The Village of Williamsville will see a 8.6 percent hike in the tax levy under a $3.4 million general fund budget adopted for 2014-15.

What it means is that Williamsville residents with a home assessed at $150,000 will see their village tax bill go up about $37.20, officials said.

The Village Board unanimously approved the budget on Monday, and along with it, passed a local law calling for Williamsville to exceed the 2 percent state-mandated tax cap.

The spike in the tax levy – the amount to be raised in taxes – is directly related to costs associated with the transfer of the village water system over to the Erie County Water Authority on June 1.

“At the end of the day, had it not been for the water consolidation we would have had a 2.5 percent decrease in our tax rate,” said Williamsville Mayor Brian J. Kulpa.

The problem is that the village will now have to pay an annual hydrant fee of $45,000. In addition, another $90,000 in administrative costs that had been covered by funds from the village water system will now have to be included in the general fund.

“It doesn’t mean it was the wrong thing to do,” Kulpa said of turning over the aging and costly water system to the Water Authority.

Williamsville’s 2014-15 spending plan is up 5.6 percent to $3,417,199. Property taxes account for 48 percent of the village’s overall revenue.

A rise in some commercial values has boosted the tax base in Williamsville, softening the blow a bit for residents. The property tax rate will increase to $4.43 per $1,000 assessed valuation, up 5.79 percent from $4.28 per $1,000.

Kulpa maintains that most village residents will still see some savings, though, because of the drop in water rates that stood at $5.81 per 1,000 gallons.

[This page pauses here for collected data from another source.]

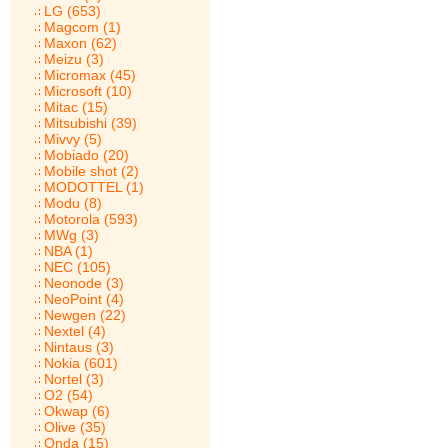
LG (653)
Magcom (1)
Maxon (62)
Meizu (3)
Micromax (45)
Microsoft (10)
Mitac (15)
Mitsubishi (39)
Mivvy (5)
Mobiado (20)
Mobile shot (2)
MODOTTEL (1)
Modu (8)
Motorola (593)
MWg (3)
NBA (1)
NEC (105)
Neonode (3)
NeoPoint (4)
Newgen (22)
Nextel (4)
Nintaus (3)
Nokia (601)
Nortel (3)
O2 (54)
Okwap (6)
Olive (35)
Onda (15)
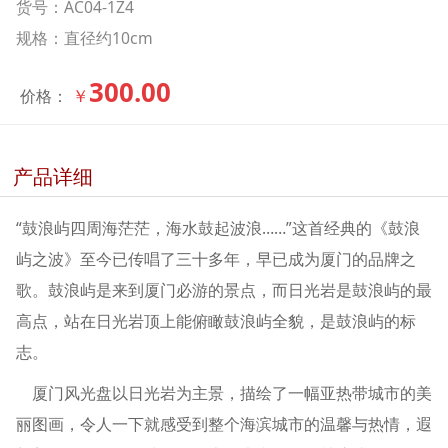
货号：AC04-1Z4
规格：直径约10cm
300.00
￥
价格：
产品详细
“鼓浪屿四周海茫茫，海水鼓起波浪……”这首经典的《鼓浪
屿之波》至今已传唱了三十多年，早已成为厦门的品牌之
歌。鼓浪屿是来到厦门必游的景点，而日光岩是鼓浪屿的最
高点，站在日光岩顶上能俯瞰鼓浪屿全貌，是鼓浪屿的标
志。
厦门风光盘以日光岩为主景，描绘了一幅亚热带城市的美
丽图画，令人一下就感受到整个海滨城市的温馨与热情，遐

The new water rates will be somewhere between $4.05 per 1,000 gallons and $4.87 per 1,000. That’s because the Water Authority is still working out the cost to upgrade the village system.

Meanwhile, there was no increase in the village sewer rate, but taxpayers will notice that a portion of the sewer charge that previously had been on the water bill will now be on the tax bill, said Village Administrator Lynda L. Juul.